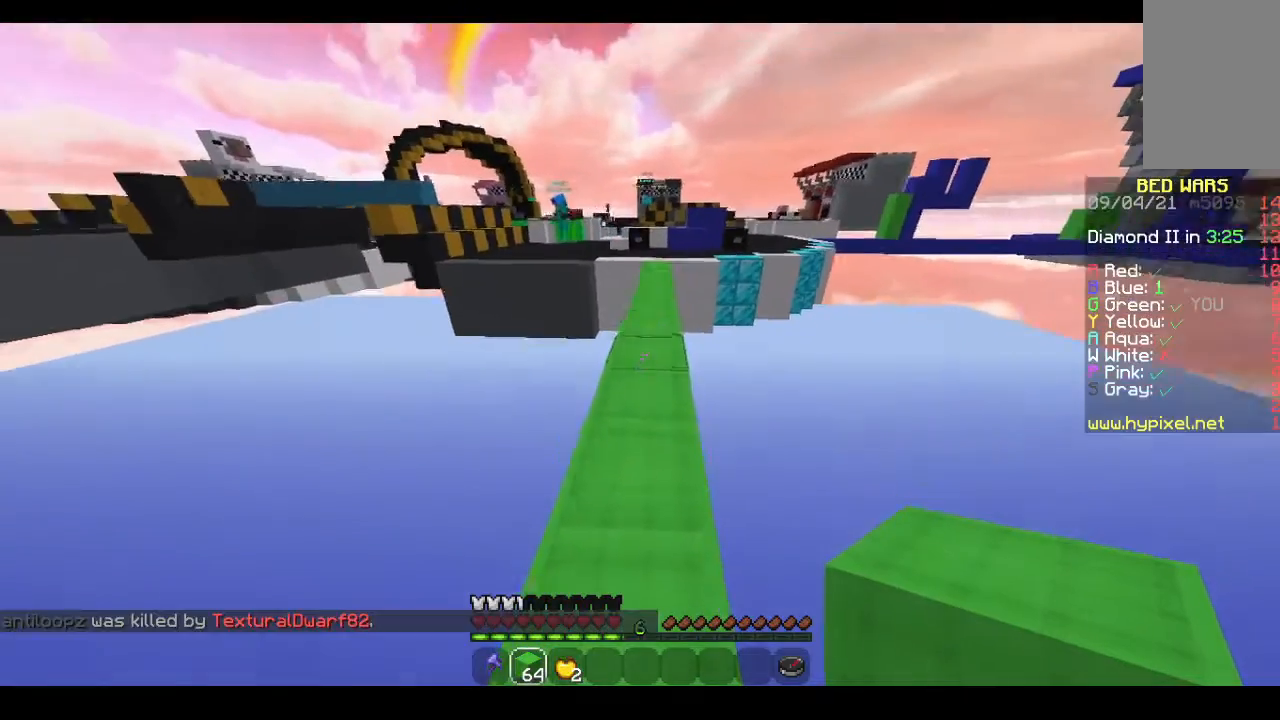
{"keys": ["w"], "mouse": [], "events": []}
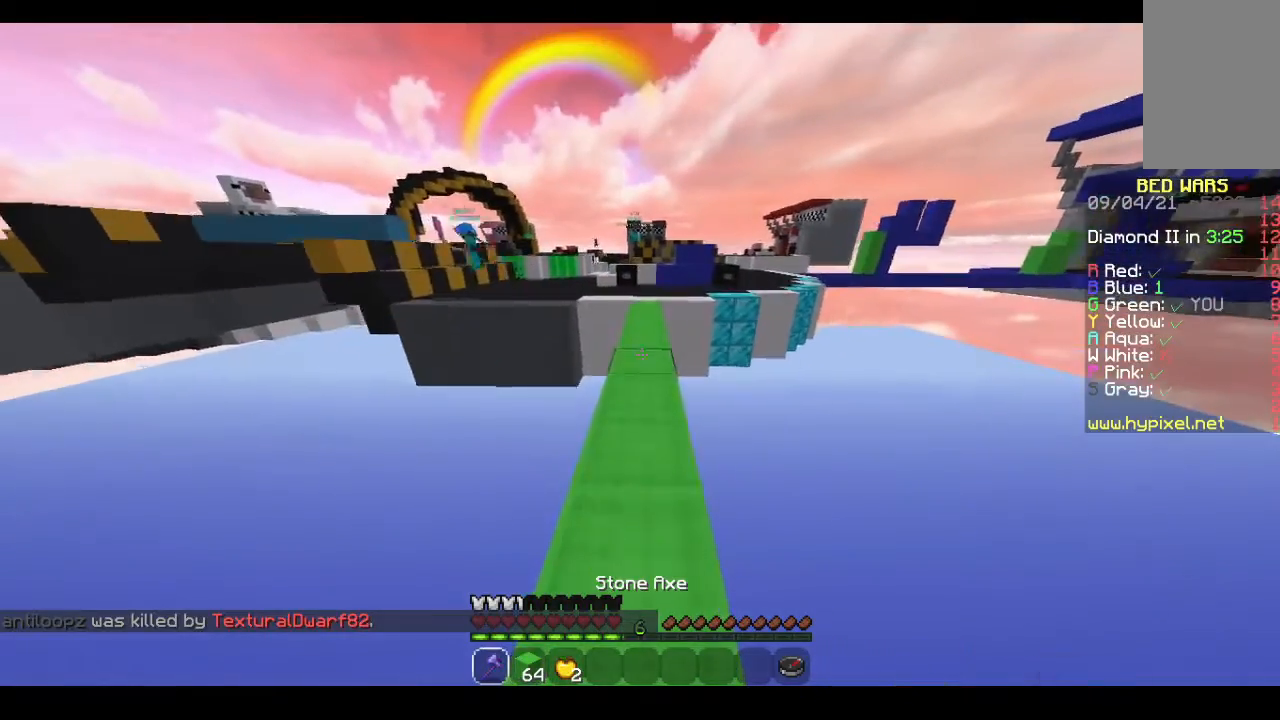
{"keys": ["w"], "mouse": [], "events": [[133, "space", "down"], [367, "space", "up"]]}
+++++
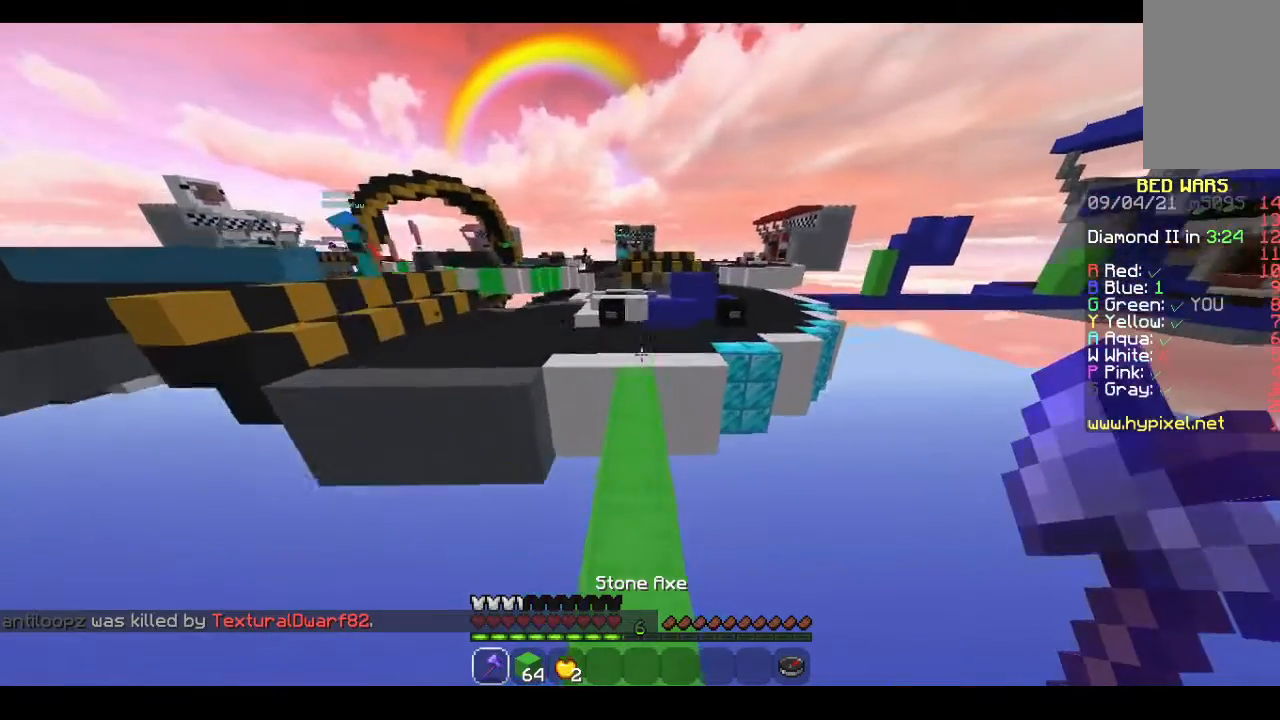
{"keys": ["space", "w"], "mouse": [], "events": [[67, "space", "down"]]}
+++++
Problem description> Among the lines above, find those with the string "space" and copy them.

Exercise output>
{"keys": ["w"], "mouse": [], "events": [[133, "space", "down"], [367, "space", "up"]]}
{"keys": ["space", "w"], "mouse": [], "events": [[67, "space", "down"]]}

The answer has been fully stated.